• **Exercise aim**
Copy out the data word for word, from the line containing "Image attached. Mask" through the end of the data, with both of those lines included.

════════════════

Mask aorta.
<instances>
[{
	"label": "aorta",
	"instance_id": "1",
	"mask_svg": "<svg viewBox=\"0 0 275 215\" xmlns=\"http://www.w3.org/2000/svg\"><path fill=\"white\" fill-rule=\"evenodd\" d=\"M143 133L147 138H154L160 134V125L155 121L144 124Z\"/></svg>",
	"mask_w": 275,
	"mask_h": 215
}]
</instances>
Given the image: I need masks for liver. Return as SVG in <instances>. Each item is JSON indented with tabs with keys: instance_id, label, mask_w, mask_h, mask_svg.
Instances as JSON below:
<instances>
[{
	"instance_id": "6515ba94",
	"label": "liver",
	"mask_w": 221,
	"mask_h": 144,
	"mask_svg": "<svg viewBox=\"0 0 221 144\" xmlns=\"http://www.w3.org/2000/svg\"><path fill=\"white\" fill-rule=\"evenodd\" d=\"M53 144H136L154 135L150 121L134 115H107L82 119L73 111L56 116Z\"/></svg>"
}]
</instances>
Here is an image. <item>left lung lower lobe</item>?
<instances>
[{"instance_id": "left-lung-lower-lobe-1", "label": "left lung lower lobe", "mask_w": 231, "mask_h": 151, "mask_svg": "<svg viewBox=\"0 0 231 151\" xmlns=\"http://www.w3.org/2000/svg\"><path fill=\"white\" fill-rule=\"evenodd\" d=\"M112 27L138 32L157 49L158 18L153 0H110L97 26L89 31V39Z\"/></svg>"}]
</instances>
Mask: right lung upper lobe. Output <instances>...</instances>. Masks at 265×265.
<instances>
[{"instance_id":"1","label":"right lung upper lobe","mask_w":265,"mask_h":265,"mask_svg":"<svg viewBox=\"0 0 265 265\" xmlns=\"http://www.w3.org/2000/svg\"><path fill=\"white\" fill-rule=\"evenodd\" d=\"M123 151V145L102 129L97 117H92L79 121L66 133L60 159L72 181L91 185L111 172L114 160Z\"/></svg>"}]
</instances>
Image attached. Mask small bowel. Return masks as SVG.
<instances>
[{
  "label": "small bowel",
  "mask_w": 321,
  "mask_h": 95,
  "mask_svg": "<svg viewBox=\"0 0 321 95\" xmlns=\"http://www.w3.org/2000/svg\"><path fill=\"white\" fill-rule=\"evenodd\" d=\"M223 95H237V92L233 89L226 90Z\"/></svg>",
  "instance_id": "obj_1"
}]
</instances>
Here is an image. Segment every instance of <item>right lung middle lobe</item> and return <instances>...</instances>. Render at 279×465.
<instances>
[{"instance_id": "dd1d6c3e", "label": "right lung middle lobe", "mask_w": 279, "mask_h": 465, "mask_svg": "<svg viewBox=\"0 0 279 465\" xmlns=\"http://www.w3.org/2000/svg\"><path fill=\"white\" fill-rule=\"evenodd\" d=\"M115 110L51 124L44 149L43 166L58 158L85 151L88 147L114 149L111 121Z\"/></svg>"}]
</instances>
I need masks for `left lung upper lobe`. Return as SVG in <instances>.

════════════════

• **Complete output**
Image attached. Mask small bowel. Return masks as SVG.
<instances>
[{
  "label": "small bowel",
  "mask_w": 321,
  "mask_h": 95,
  "mask_svg": "<svg viewBox=\"0 0 321 95\" xmlns=\"http://www.w3.org/2000/svg\"><path fill=\"white\" fill-rule=\"evenodd\" d=\"M223 95H237V92L233 89L226 90Z\"/></svg>",
  "instance_id": "obj_1"
}]
</instances>
Here is an image. Segment every instance of <item>right lung middle lobe</item> and return <instances>...</instances>. Render at 279×465.
<instances>
[{"instance_id": "dd1d6c3e", "label": "right lung middle lobe", "mask_w": 279, "mask_h": 465, "mask_svg": "<svg viewBox=\"0 0 279 465\" xmlns=\"http://www.w3.org/2000/svg\"><path fill=\"white\" fill-rule=\"evenodd\" d=\"M115 110L51 124L44 149L43 166L58 158L85 151L88 147L114 149L111 121Z\"/></svg>"}]
</instances>
I need masks for `left lung upper lobe`. Return as SVG in <instances>.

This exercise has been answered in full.